Women in particular seem to be conditioned to spend their entire lives chasing someone else's definition of perfection. The perfect face without wrinkles or prominent features. A body without one dimple of cellulite! Have you ever met any woman without cellulite? The perfect entertaining skills, where you gather the twigs and leaves you'll be gluing together for the table centerpiece prior to preparing a dinner from scratch for 12. Doesn't everyone own a glue gun? The perfect partner who treats you like a queen, loves your mother and never leaves his dirty socks on the floor. This may all be possible if you were living in a 1950's sitcom, but none of it resembles real life -- nor did it in the 1950's!
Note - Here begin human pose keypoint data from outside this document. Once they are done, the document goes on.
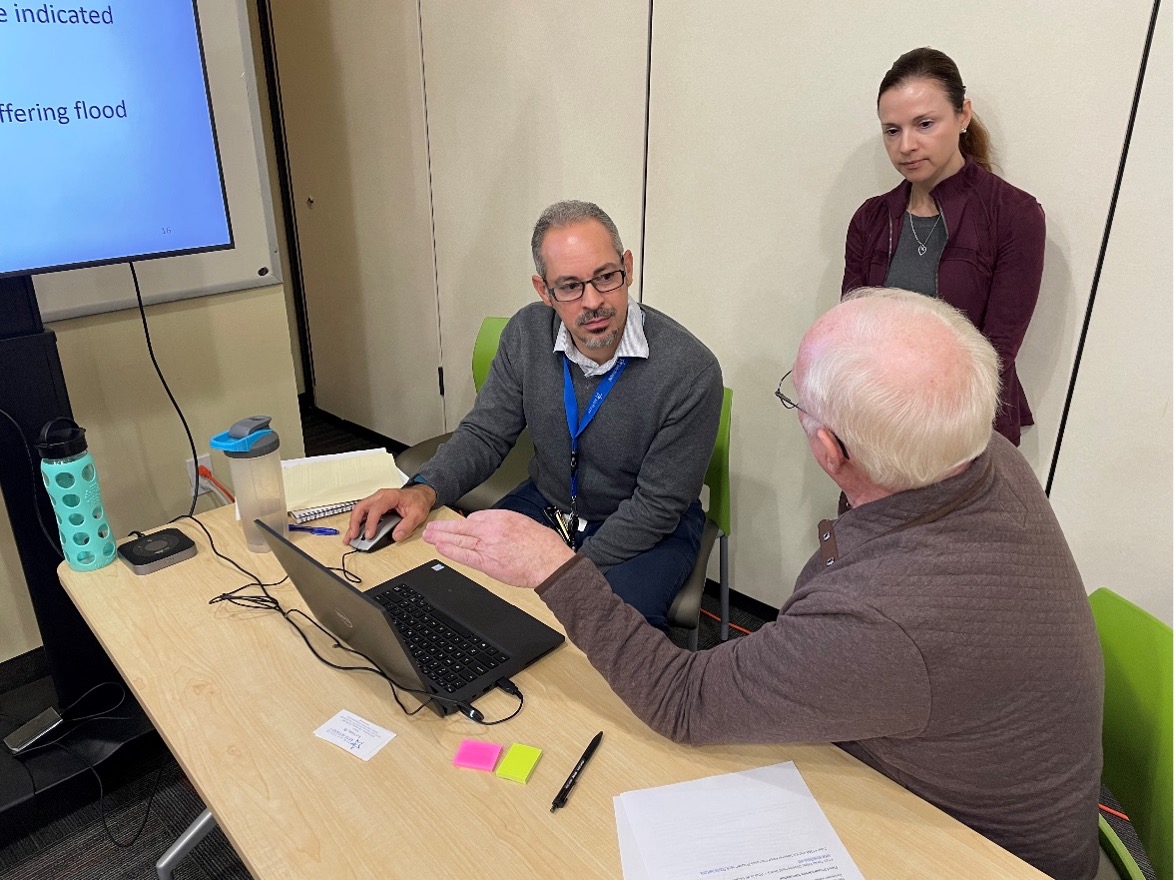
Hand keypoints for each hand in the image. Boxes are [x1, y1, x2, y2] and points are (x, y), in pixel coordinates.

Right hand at [344, 484, 436, 543]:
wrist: (420, 495)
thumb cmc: (418, 501)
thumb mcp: (417, 514)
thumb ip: (407, 525)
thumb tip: (396, 536)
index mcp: (390, 496)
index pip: (376, 509)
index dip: (371, 522)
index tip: (369, 535)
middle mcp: (380, 496)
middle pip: (361, 507)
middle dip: (354, 522)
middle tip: (353, 536)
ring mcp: (376, 500)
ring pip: (359, 510)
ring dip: (353, 524)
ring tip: (349, 537)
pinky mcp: (375, 506)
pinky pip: (363, 513)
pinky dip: (357, 523)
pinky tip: (353, 532)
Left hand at [423, 510, 574, 588]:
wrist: (550, 562)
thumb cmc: (543, 545)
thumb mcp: (523, 523)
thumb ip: (506, 524)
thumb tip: (496, 528)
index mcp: (501, 517)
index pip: (476, 518)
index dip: (466, 524)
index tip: (460, 527)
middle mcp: (491, 529)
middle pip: (462, 526)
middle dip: (444, 527)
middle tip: (431, 527)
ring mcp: (488, 546)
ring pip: (459, 539)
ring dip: (441, 538)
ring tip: (429, 537)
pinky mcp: (488, 563)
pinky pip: (464, 556)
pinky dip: (451, 551)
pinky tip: (440, 548)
And for all you women who think you can really have it all... forget that notion! Something has to give a little, whether it's your career, your spouse, your kids or your free time. And that's okay, depending on where your priorities are. The term "work-life balance" is meaningless and non-existent. Work and life aren't separated but rather one integrated journey, and how you spend your time on that journey changes relative to what's going on in your life at that particular time. There's no magic pill or formula that works for everyone.

Perfection is like a carrot on the end of a stick mounted to your head. You keep thinking you can grab it if you run hard enough, and sometimes you can get a little taste of it, but it's never quite enough. You'll always want the whole thing, and even if you get that, right around the corner is another carrot waiting to be chased. You'll grow old and angry chasing perfection. Wouldn't you rather spend time playing with your kids instead of mopping the kitchen floor? Wouldn't you rather look unique instead of like a mannequin? Wouldn't you rather be happy instead of perfect? I know I would -- because when you're happy, everything is perfect, even a long nose.
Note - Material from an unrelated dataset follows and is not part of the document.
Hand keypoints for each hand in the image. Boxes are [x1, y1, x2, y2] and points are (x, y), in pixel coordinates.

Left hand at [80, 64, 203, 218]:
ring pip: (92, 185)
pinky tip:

Here are twelve ways to stop chasing perfection:

  1. Redefine reality from what you see in the media to what you see in real life. What do the people around you look like?
  2. Love your unique traits; they make you interesting to others.
  3. Be grateful for everything you are and everything you have at this moment.
  4. If you're doing something for someone else's approval, let it go. You can't live your life by other people's standards.
  5. Adjust your own expectations of yourself and others (especially your children) based on individual abilities and needs.
  6. Stop the recording in your head about anything parents or teachers criticized about you. Hit the reset button for the present time, and recognize all of your wonderful traits.
  7. Keep a happy thoughts journal, and write down whatever makes you happy each day.
  8. Invite guests for dinner even if your house isn't spotless. They'll never notice.
  9. Be present with people instead of perfect by showing your own vulnerability.
  10. Slow down and let others catch up. You don't always need to be first.
  11. Buy clothes that fit your personality, your body and your style, not what's "in" or what everyone else is wearing.
  12. Learn to meditate and connect with your inner spirit, who is always perfect.